As harvest time approaches, they put the call out to their parents. When the grapes are ready to be picked, Shawna and Zak will be in the fields from before dawn until well into the night. Someone needs to be home with Zaira.
In the days before the harvest begins, Miller walks through the vineyard. The fat clusters of grapes hang heavily on the row upon row of well-tended vines. If the weather cooperates and no pests damage the grapes, she could have a very good year. She is always hoping that with luck and hard work, this year’s vintage could be one of the winery’s best.
Harvest – exciting and nerve wracking
With a last look at the refractometer that measures the sugar level of the grapes, Miller makes the call to the vineyard manager, “Ok, let’s take it.” And that’s when the real drama begins.
The grapes are ready. Miller is ready. But during harvest time there is more work than workers available. Sometimes when she calls she is told there isn’t a crew available. The grapes won’t be picked for days.
During that waiting time she is at the mercy of the weather.
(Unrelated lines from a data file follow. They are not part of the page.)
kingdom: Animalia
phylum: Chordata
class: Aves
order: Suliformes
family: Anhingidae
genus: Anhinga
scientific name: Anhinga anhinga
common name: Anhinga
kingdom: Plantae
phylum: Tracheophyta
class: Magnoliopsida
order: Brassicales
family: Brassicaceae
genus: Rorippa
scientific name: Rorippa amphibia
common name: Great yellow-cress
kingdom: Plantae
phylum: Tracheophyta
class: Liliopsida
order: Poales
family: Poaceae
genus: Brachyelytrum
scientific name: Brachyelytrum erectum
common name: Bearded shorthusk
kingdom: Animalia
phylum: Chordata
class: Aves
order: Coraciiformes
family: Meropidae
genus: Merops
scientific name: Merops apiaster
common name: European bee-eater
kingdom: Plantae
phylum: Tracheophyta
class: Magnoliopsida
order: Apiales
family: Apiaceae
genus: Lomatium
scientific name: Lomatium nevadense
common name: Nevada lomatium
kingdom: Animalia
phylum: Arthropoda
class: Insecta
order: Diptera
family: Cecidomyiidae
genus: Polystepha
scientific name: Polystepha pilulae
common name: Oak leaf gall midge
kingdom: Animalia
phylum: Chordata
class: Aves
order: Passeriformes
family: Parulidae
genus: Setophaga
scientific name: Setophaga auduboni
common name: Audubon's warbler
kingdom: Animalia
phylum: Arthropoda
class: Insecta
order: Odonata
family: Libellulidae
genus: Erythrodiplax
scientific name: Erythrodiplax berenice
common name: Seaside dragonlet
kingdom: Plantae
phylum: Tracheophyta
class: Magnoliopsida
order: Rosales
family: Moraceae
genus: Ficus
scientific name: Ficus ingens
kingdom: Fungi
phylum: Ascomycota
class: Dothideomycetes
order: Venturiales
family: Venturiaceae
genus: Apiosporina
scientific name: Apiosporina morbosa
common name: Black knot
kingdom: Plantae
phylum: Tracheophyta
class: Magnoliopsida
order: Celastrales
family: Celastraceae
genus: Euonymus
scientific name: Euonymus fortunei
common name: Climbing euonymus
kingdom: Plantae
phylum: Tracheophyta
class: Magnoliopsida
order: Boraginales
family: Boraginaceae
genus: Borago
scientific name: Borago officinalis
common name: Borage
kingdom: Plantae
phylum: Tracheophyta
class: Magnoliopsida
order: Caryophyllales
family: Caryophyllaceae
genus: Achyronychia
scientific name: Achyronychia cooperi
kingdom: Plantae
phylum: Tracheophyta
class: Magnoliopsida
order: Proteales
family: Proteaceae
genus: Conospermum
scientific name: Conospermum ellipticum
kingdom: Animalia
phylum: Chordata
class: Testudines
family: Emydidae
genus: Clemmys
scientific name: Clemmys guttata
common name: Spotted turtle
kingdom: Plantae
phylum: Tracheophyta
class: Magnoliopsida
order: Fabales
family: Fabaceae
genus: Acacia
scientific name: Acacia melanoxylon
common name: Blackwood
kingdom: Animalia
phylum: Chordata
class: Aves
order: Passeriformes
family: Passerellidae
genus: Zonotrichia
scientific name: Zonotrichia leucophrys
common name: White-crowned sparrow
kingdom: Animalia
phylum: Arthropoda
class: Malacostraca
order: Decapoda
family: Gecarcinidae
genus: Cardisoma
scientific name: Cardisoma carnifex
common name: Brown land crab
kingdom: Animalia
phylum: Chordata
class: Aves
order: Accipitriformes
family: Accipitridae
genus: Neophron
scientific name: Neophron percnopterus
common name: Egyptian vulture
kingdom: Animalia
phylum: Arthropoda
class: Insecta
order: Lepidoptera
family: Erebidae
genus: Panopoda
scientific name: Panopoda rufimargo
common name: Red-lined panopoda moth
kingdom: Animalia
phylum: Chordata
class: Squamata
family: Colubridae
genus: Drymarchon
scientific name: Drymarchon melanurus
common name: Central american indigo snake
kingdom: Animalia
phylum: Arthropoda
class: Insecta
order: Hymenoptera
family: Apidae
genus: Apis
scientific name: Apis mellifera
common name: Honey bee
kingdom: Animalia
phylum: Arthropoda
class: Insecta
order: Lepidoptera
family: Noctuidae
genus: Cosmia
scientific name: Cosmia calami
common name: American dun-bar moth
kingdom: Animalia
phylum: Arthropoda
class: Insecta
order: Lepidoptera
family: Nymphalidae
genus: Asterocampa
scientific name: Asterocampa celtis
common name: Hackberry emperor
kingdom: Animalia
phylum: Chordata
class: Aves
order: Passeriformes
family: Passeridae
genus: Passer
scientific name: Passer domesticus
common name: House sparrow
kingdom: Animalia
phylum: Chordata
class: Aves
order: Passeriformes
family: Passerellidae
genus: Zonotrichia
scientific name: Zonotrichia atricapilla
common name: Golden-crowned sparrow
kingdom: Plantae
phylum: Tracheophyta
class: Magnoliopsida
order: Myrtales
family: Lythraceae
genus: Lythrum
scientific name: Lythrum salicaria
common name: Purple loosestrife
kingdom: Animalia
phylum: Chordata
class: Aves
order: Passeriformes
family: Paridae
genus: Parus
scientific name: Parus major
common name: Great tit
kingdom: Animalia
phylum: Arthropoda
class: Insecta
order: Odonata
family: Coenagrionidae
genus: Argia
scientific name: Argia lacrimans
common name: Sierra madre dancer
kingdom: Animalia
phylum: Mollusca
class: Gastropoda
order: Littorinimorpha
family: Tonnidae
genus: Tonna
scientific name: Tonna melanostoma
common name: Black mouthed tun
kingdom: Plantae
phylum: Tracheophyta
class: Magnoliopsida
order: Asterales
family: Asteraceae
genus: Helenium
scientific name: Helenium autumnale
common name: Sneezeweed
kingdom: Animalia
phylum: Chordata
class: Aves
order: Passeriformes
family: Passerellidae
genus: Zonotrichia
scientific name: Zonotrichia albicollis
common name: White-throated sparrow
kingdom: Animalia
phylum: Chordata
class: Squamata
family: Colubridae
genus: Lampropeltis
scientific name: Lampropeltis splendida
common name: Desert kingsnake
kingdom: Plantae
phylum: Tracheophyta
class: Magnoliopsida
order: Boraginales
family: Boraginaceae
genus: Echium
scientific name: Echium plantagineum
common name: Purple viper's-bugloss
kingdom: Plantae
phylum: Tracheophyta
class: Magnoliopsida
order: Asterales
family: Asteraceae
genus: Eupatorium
If it gets too hot or if it rains, the grapes will be pushed past their prime and a vintage that could have been great will be less so.
At moments like this, all Miller can do is watch and wait. She busies herself, making sure the lab is ready and the fermentation tanks are clean. Finally, when the crew is available, it’s all hands on deck. Time for their parents to babysit Zaira.
Fermenting and then blending
What makes one wine different from another? Of course the quality and the variety of the grapes make a difference, but so too does the palate and skill of the winemaker.
Depending on the wine making style, the maturing wine spends time in stainless steel vats or in oak barrels. When Miller believes the wine is ready, she begins a series of trial blends that are like rough drafts. Making several blends, she and her team will sample and rate each, comparing that year’s wine with ones they liked from years before. Like the best chef, she will mix and combine until she has the flavor she loves. At that moment, she will call in the bottling crew.
During the year there are moments when Miller can take a break to spend time with her family. As all-consuming and as hard as the work can be, having time with Zak and Zaira is absolutely essential.
And then it’s time to start the process all over again. In spring the leaf buds poke through the dark wood. In the heat of the summer, the vines need to be tended, the grape clusters are thinned and the plants monitored for pests. And in the fall there is the harvest when so many moving parts have to work together to give Miller what she needs to make great wine.
At the end of the day, even with all those stresses Miller counts herself lucky to have a career she loves and to be living with her family in a valley that produces beautiful wines.